Melville has seen firsthand how major companies like McDonald’s (NYSE: MCD) and Apple (NASDAQ:AAPL) get branding right. But he says one of the most common mistakes smaller companies make early on is trying to do too much.

“I think a lot of people try to do everything for everybody, when they should really just focus on one thing,” he says. “And be great at that one thing, and then build ancillary products and projects around that one thing.”

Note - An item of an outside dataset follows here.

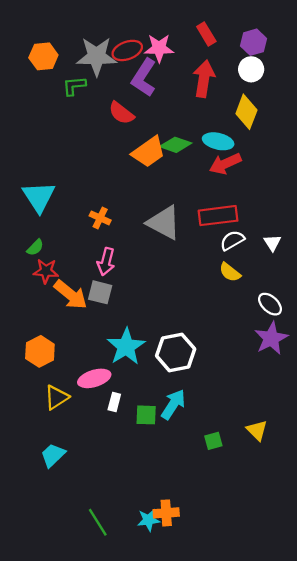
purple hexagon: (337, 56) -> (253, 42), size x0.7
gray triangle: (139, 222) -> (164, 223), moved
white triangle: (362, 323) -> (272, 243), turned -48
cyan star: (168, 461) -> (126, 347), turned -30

Getting branding and storytelling right from the start can fast-track company development, Melville says. As chief diversity officer, he has developed “Digital Breadcrumbs,” an A-through-H digital strategy for small businesses. Here is the breakdown:

A: Attend Events. Despite the endless ways to communicate with your audience today, Melville says in-person still trumps them all. “You have to get out there and attend events—show your face,” he says. “A lot of times it’s the same people showing up, too.”  This will help to expand your network, he says.

B: Blog. After you attend an event, or branch out into a new venture with your company, be sure to blog about it, he says. “Google looks at your freshness factor online, and blogging it’s a great way to keep your freshness factor up,” he says. “Get more involved with the conversation within the search realm, so your business can move to the top.”

C: Create case studies. Document the work you do and services you provide, Melville says. “One of the challenges for small businesses is that they will put logos on a sheet of paper with everyone they’ve ever worked with, but no one knows what you did for them,” he says. “What was the actual case study? That makes potential customers look more into the work you did, and maybe say, ‘that is exactly what I need.’”

D: Data is king. Small businesses need to be on sites like Google (NASDAQ:GOOG) Analytics, Quantcast and more, to keep track of their own data as well as their competitors’ information.

E: Everything counts. Due to the ever-growing popularity of the Web, Melville cautions that a small company’s every move matters.  “I think when you are a small business, a lot of times you may think something doesn’t matter, or it will only take you two seconds, so there is no big deal, but the reality is with search and the Internet, that everything does count,” he says. “You could lose customers if you do something a bit off-kilter, and you can gain customers if you do something right.”

F: Facebook and Foursquare. Social media is huge for small companies, but Melville says these two are at the top of the list when it comes to advertising and digital storytelling. “Facebook (NASDAQ: FB) has more than 1 billion users worldwide, and has great targeting tools for a small ad, so you can show up on peoples’ feeds,” he says. “And Foursquare, if you have a physical business location, you can check out your local ecosystem with meta-tagging, so that users can be really active on there.”

G: Google alerts. Melville says to set alerts for your own business, and also for your competitors’ businesses on Google alerts. “This is one of the most underutilized things on the web,” he says. “It’s the eyes of the Internet when you’re not watching.”